[DIRECTIONS FOR THIS TASK]: An exact copy of all the lines below is required, with every image left out.

Collected data
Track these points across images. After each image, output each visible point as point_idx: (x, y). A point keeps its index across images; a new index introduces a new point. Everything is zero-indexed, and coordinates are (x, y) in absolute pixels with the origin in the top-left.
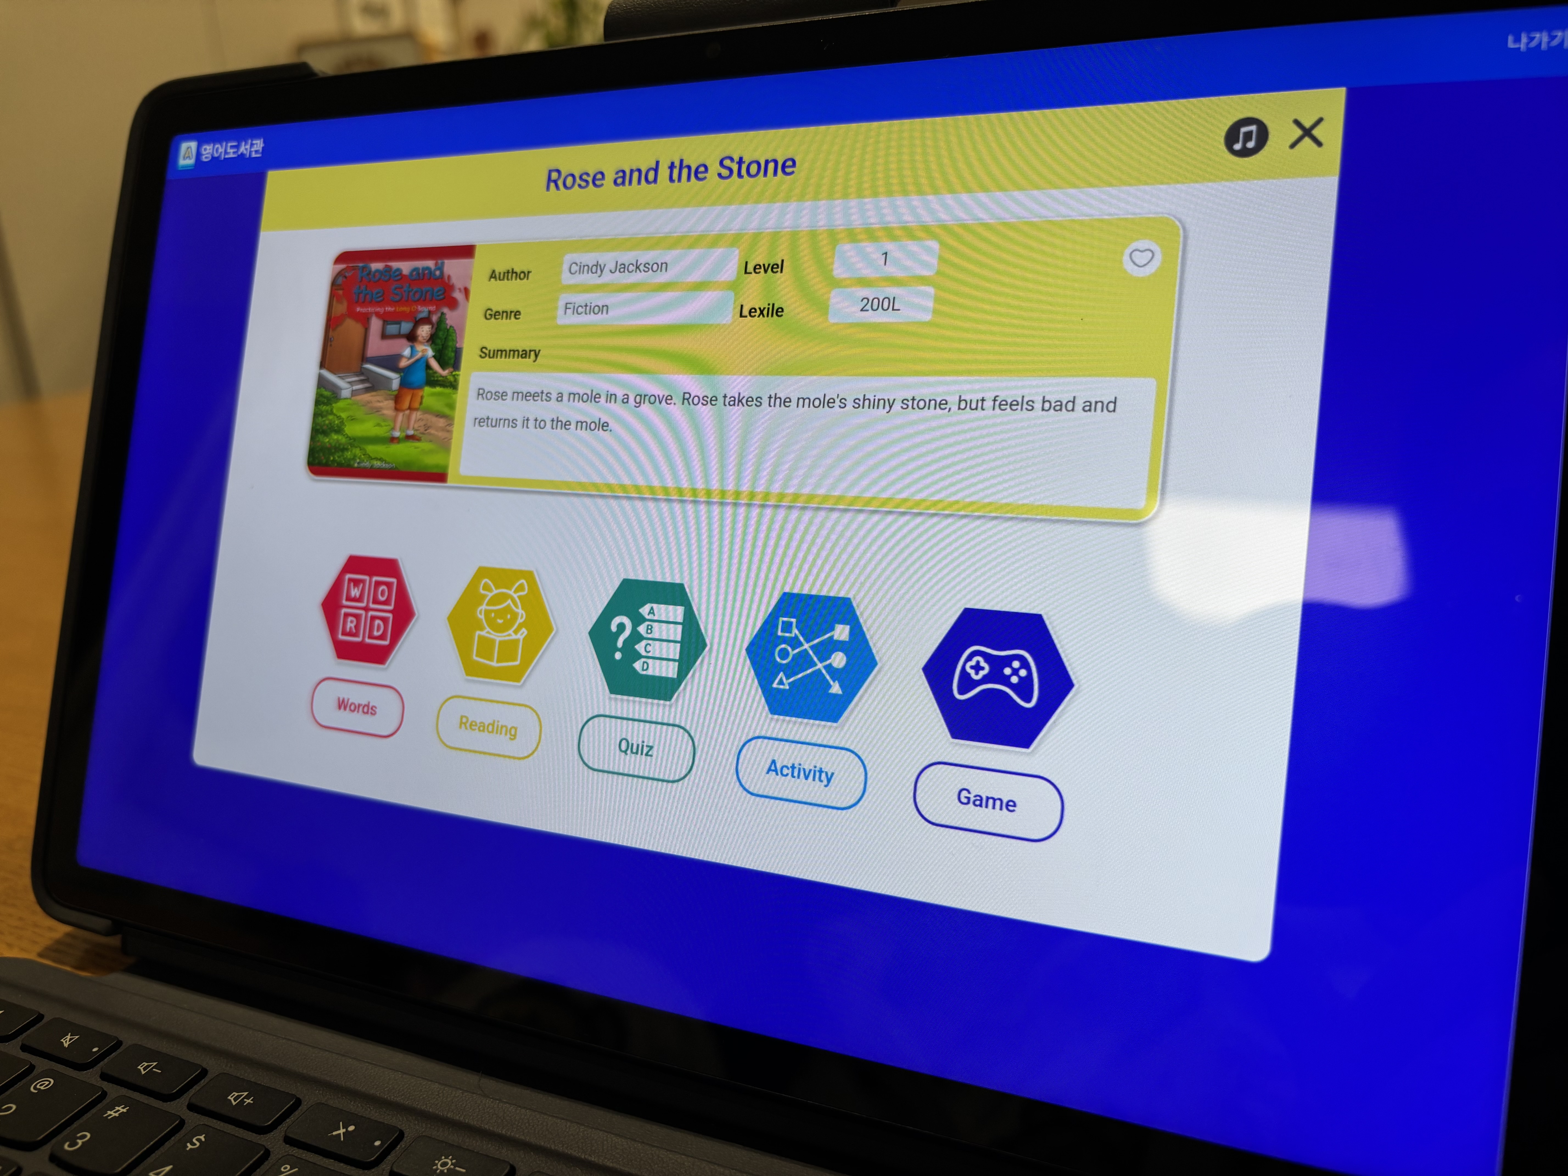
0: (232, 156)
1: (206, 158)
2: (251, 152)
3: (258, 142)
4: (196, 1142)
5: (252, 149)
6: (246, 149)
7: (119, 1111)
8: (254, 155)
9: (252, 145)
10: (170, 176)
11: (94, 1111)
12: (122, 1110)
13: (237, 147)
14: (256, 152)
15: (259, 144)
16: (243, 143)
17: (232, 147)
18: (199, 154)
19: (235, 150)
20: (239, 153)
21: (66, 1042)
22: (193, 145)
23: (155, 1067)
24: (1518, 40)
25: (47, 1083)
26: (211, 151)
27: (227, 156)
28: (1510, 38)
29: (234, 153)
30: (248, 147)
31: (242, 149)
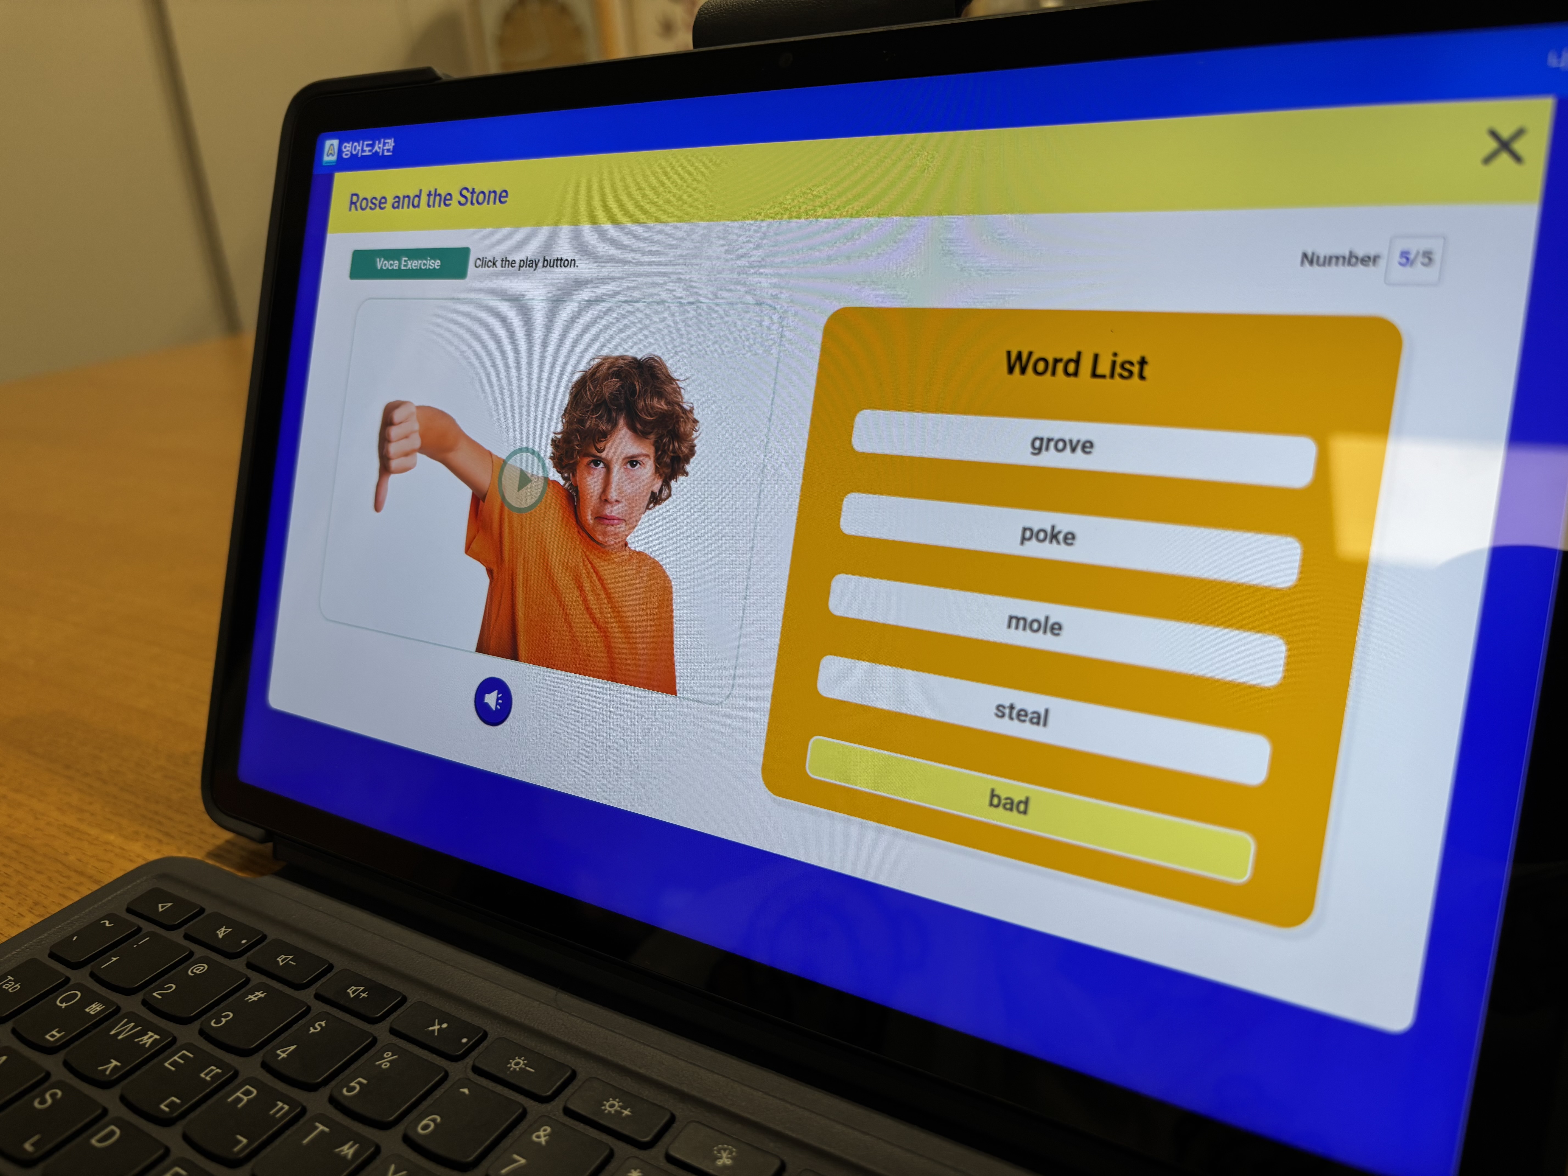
0: (367, 153)
1: (346, 155)
2: (383, 150)
4: (317, 1027)
5: (385, 148)
6: (379, 148)
7: (257, 995)
8: (386, 154)
9: (384, 144)
10: (316, 171)
11: (238, 994)
12: (261, 995)
13: (372, 146)
14: (388, 150)
15: (390, 143)
16: (377, 142)
17: (368, 145)
18: (340, 151)
19: (370, 148)
20: (374, 151)
21: (221, 933)
22: (336, 142)
23: (291, 960)
25: (202, 968)
26: (350, 149)
27: (364, 154)
29: (370, 151)
30: (381, 145)
31: (376, 148)
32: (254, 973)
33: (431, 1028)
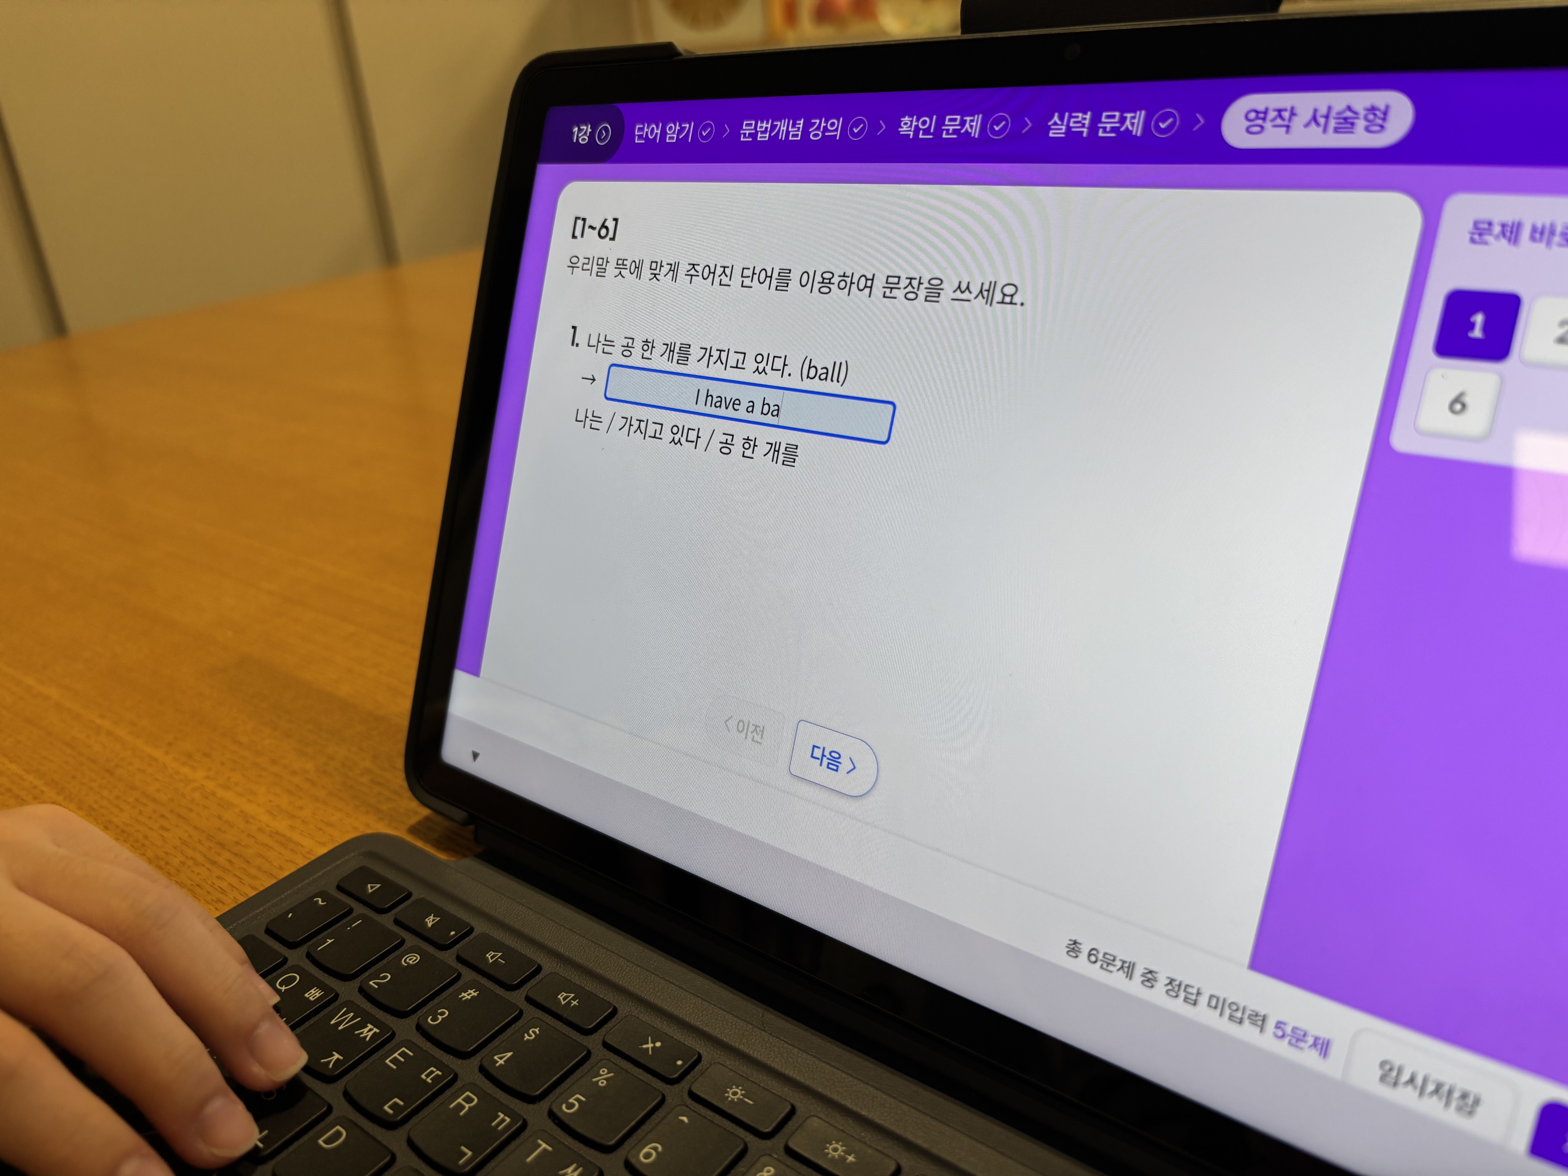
4: (531, 1035)
7: (470, 994)
12: (473, 994)
21: (430, 921)
23: (500, 958)
25: (415, 958)
32: (465, 967)
33: (645, 1046)
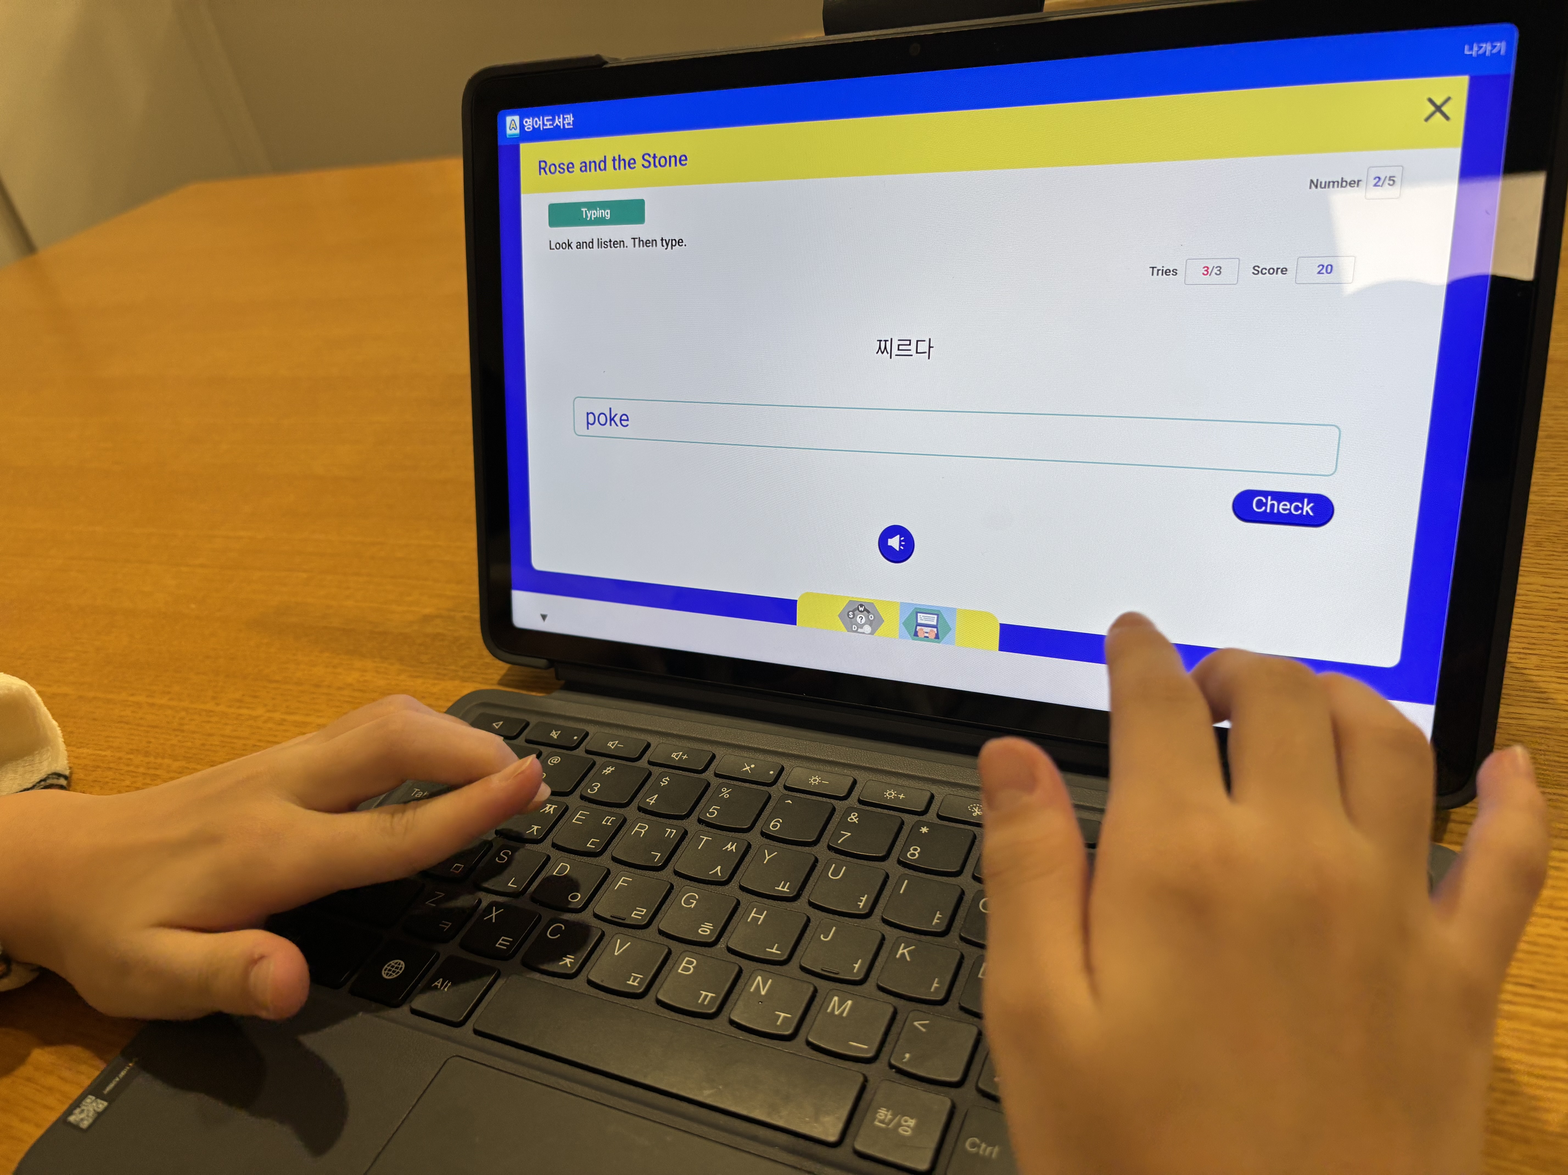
0: (548, 127)
1: (528, 128)
2: (564, 125)
3: (568, 116)
4: (664, 782)
5: (565, 122)
6: (560, 122)
7: (609, 770)
8: (566, 127)
9: (564, 119)
10: (500, 142)
11: (594, 771)
12: (611, 769)
13: (553, 120)
14: (569, 124)
15: (570, 118)
16: (557, 117)
17: (548, 120)
18: (522, 126)
19: (551, 123)
20: (555, 125)
21: (554, 735)
22: (517, 118)
23: (618, 744)
24: (1471, 49)
25: (557, 759)
26: (531, 123)
27: (545, 127)
28: (1466, 47)
29: (550, 125)
30: (561, 120)
31: (557, 122)
32: (595, 756)
33: (744, 769)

[EXERCISE RESULT]:
Track these points across images. After each image, output each visible point as point_idx: (x, y). A point keeps its index across images; a new index introduces a new point. Everything is zero-indexed, and coordinates are (x, y) in absolute pixels with the origin in the top-left.
0: (232, 156)
1: (206, 158)
2: (251, 152)
3: (258, 142)
4: (196, 1142)
5: (252, 149)
6: (246, 149)
7: (119, 1111)
8: (254, 155)
9: (252, 145)
10: (170, 176)
11: (94, 1111)
12: (122, 1110)
13: (237, 147)
14: (256, 152)
15: (259, 144)
16: (243, 143)
17: (232, 147)
18: (199, 154)
19: (235, 150)
20: (239, 153)
21: (66, 1042)
22: (193, 145)
23: (155, 1067)
24: (1518, 40)
25: (47, 1083)
26: (211, 151)
27: (227, 156)
28: (1510, 38)
29: (234, 153)
30: (248, 147)
31: (242, 149)
0: (367, 153)
1: (346, 155)
2: (383, 150)
4: (317, 1027)
5: (385, 148)
6: (379, 148)
7: (257, 995)
8: (386, 154)
9: (384, 144)
10: (316, 171)
11: (238, 994)
12: (261, 995)
13: (372, 146)
14: (388, 150)
15: (390, 143)
16: (377, 142)
17: (368, 145)
18: (340, 151)
19: (370, 148)
20: (374, 151)
21: (221, 933)
22: (336, 142)
23: (291, 960)
25: (202, 968)
26: (350, 149)
27: (364, 154)
29: (370, 151)
30: (381, 145)
31: (376, 148)
32: (254, 973)
33: (431, 1028)
4: (531, 1035)
7: (470, 994)
12: (473, 994)
21: (430, 921)
23: (500, 958)
25: (415, 958)
32: (465, 967)
33: (645, 1046)
0: (548, 127)
1: (528, 128)
2: (564, 125)
3: (568, 116)
4: (664, 782)
5: (565, 122)
6: (560, 122)
7: (609, 770)
8: (566, 127)
9: (564, 119)
10: (500, 142)
11: (594, 771)
12: (611, 769)
13: (553, 120)
14: (569, 124)
15: (570, 118)
16: (557, 117)
17: (548, 120)
18: (522, 126)
19: (551, 123)
20: (555, 125)
21: (554, 735)
22: (517, 118)
23: (618, 744)
24: (1471, 49)
25: (557, 759)
26: (531, 123)
27: (545, 127)
28: (1466, 47)
29: (550, 125)
30: (561, 120)
31: (557, 122)
32: (595, 756)
33: (744, 769)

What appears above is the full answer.